2. Design topology for infrastructure failures. Although a smart design can protect the usability of an application when the hardware element fails, the design does not provide any help if the application environment fails. If the data center that hosts the application is running a failure, then using redundant application design is futile. The solution in this case is to implement the Cross zone distribution of the application, so that even if part of the application becomes unavailable due to a large-scale outage by the cloud vendor, the application can continue to function. Of course, this makes the design of the application more complex, but it provides a greater degree of downtime protection.
3. Design application deployment to deal with cloud supplier failures. Of course, all the infrastructure downtime for cloud vendors is also possible. Even if the likelihood of this happening is rather small, it is possible. For example, the cloud vendor's entire network infrastructure cloud fails, or the cloud vendor may suddenly shut down. This may be far-fetched, but this has happened in the past in online services. The solution is to extend the application architecture among multiple cloud vendors. Although many vendors claim this is challenging because the semantics of different cloud vendors vary, it makes it difficult to design applications that combine different functions. However, after adequate planning and detailed design, it is also possible to extend the application architecture among multiple cloud vendors.

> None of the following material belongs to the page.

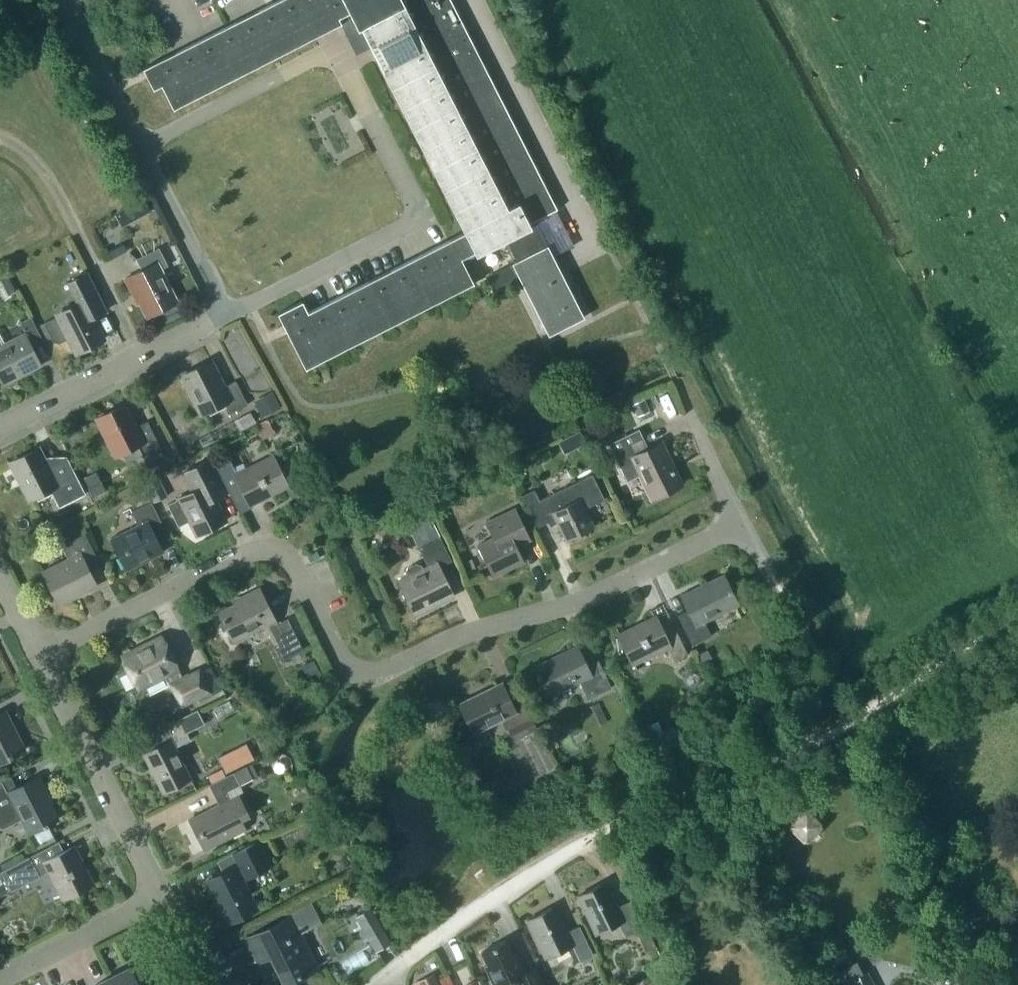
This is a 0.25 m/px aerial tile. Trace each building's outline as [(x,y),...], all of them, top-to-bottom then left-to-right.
[(143,67),(153,86),(162,82),(174,106),(219,83),(316,34),(339,22),(344,32),(356,55),(369,48),(375,59),(406,121),(462,230),(448,237),(446,238),(306,310),(301,299),(277,312),(283,324),(288,333),(305,366),(473,280),(460,256),(473,249),(474,252),(505,236),(516,258),(511,261),(526,290),(548,332),(584,314),(564,275),(553,253),(535,218),(555,207),(558,206),(556,204),(514,121),(452,0),(273,0),(267,3),(219,28),(171,52),(143,67)] [(178,299),(161,267),(168,263),(159,246),(136,258),(142,269),(125,278),(133,292),(135,291),(147,315),(178,299)] [(0,275),(0,289),(4,296),(17,290),(8,271),(0,275)] [(79,305),(58,317),(45,323),(55,341),(61,343),(69,339),(77,353),(105,338),(94,316),(109,308),(90,273),(67,284),(79,305)] [(2,383),(41,364),(32,347),(44,341),(32,317),(21,322),(26,333),(5,344),(0,333),(0,379),(2,383)] [(225,384),(219,372),(214,361),(184,376),(203,414),(225,403),(228,411),(247,402),(235,379),(225,384)] [(275,389),(255,396),(266,416),(285,406),(275,389)] [(644,398),(632,404),(638,416),(650,410),(644,398)] [(139,445),(143,454),(150,467),(168,458),(149,421),(138,426),(127,404),(99,419),(117,456),(139,445)] [(609,443),(612,450),(627,480),(638,475),(650,498),(680,483),(661,442),(647,448),(637,428),(609,443)] [(580,430),(570,435),(576,448),(586,443),(580,430)] [(41,448),(12,462),(31,499),(52,489),(61,506),(87,494),(69,458),(50,467),(41,448)] [(280,470),(272,454),(245,467),(243,462),(234,466),(231,459),(217,466),(231,493),(244,487),(252,504),(285,487),(291,497),(306,490),(292,463),(280,470)] [(180,498),(181,501),(177,504),(175,511),(176,515),(178,519),(182,521),(186,522),(190,520),(198,535),(226,521),(214,496),(224,491),(208,458),(181,471),(191,492),(180,498)] [(97,471),(84,478),(93,496),(106,490),(97,471)] [(538,500),(533,490),(522,495),(537,526),(553,519),(564,540),(594,525),(585,508),(604,499),(591,474),(538,500)] [(159,478),(146,484),(152,497),(165,490),(159,478)] [(154,535),(165,529),(152,502),(133,512),(139,524),(111,538),(127,569),(163,552),(154,535)] [(492,538),(477,546),(491,576),(523,560),(517,548),(530,541),(514,508),(485,523),(492,538)] [(406,572),(407,576),(396,581),(413,614),(452,595),(438,566),(449,560),(433,527),(412,537),(425,566),(423,568),(421,564),(416,562),(407,567),(406,572)] [(87,566),(98,561),(83,533),(61,545),(68,559),(43,573),(59,604),(97,585),(87,566)] [(681,593),(688,608),(678,612),(694,643),(712,635),(704,618),(737,602),(722,573),(681,593)] [(274,618),(258,586),(243,594),(244,597),(219,610),(233,639),(274,618)] [(617,635),(616,636),(618,652),(620,652),(619,651),(628,650),(637,670),(638,669),(635,662),(669,646),(675,660),(688,654),(671,618),(659,623),(652,609),(651,609),(654,615),(620,631),(617,625),(616,626),(621,635),(617,637),(617,635)] [(269,625),(279,645),(276,646),(282,658),(303,648),(287,616),(269,625)] [(168,684),(164,674),(168,672),(173,683),(171,684),(182,705),(210,691),(199,670),(183,678),(162,637),(124,657),(139,687),(145,684),(149,693),(168,684)] [(535,664),(538,673),(536,674),(538,677),(540,677),(549,694),(579,679),(588,696),(609,685),(597,660),(585,665),(575,645),(535,664)] [(707,649),(698,654),(702,661),(711,657),(707,649)] [(317,659),(304,664),(309,676),(322,669),(317,659)] [(506,725),(513,738),(535,727),(517,691),(504,697),(498,683),(461,701),(475,730),(510,713),(514,721),(506,725)] [(198,709),(180,718),(152,732),(158,746),(144,753),(164,792),(191,778),(176,747),(190,739),(186,731),(204,722),(198,709)] [(6,711),(0,714),(0,761),(25,748),(6,711)] [(217,753),(225,770),(254,758),(246,740),(217,753)] [(188,820),(203,849),(245,827),(240,817),(248,814),(237,792),(242,790),(238,783),(252,776),(245,764),(207,784),(218,804),(188,820)] [(12,775),(0,781),(0,825),(4,826),(22,817),(29,831),(57,817),(45,793),(48,792),(40,776),(18,787),(12,775)] [(805,806),(787,825),(806,843),(825,824),(805,806)] [(259,840),(244,847),(218,860),(225,875),(206,884),(224,921),(259,904),(246,878),(272,865),(259,840)] [(0,872),(0,892),(1,894),(48,869),(63,898),(94,882),(76,847),(49,861),(43,850),(0,872)] [(596,932),(617,922),(624,936),(643,926),(629,899),(617,905),(605,881),(577,894),(596,932)] [(291,916),(247,938),(257,959),(275,950),(280,959),(276,960),(286,980),(316,965),(299,932),(321,921),(310,900),(289,911),(291,916)] [(593,953),(579,925),(567,931),(555,906),(528,919),(546,956),(573,943),(581,960),(593,953)] [(354,917),(374,952),(391,943),(370,908),(354,917)] [(639,934),(647,949),(654,945),(647,930),(639,934)] [(517,984),(518,984),(544,984),(535,966),(524,971),(515,952),(513,953),(506,940),(482,952),(489,965),(486,966),(496,984),(514,984),(517,984)] [(130,968),(98,984),(139,984),(130,968)] [(847,984),(875,984),(866,968),(844,980),(847,984)] [(430,974),(418,980),(420,984),(436,984),(430,974)]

It is clear from the above discussion that higher levels of uptime certainly require increased technical complexity, and higher levels of technical complexity mean increased investment.
The decision to make a given application for a certain level of investment is a risk assessment. This should, of course, be a clear risk assessment exercise that needs to be weighed against business investment ratios, investments, and technical operational complexities. The job is not easy, and there is probably no easy answer. However, this is more likely to result in an acceptable outcome than an enlarged but futile SLA contract debate.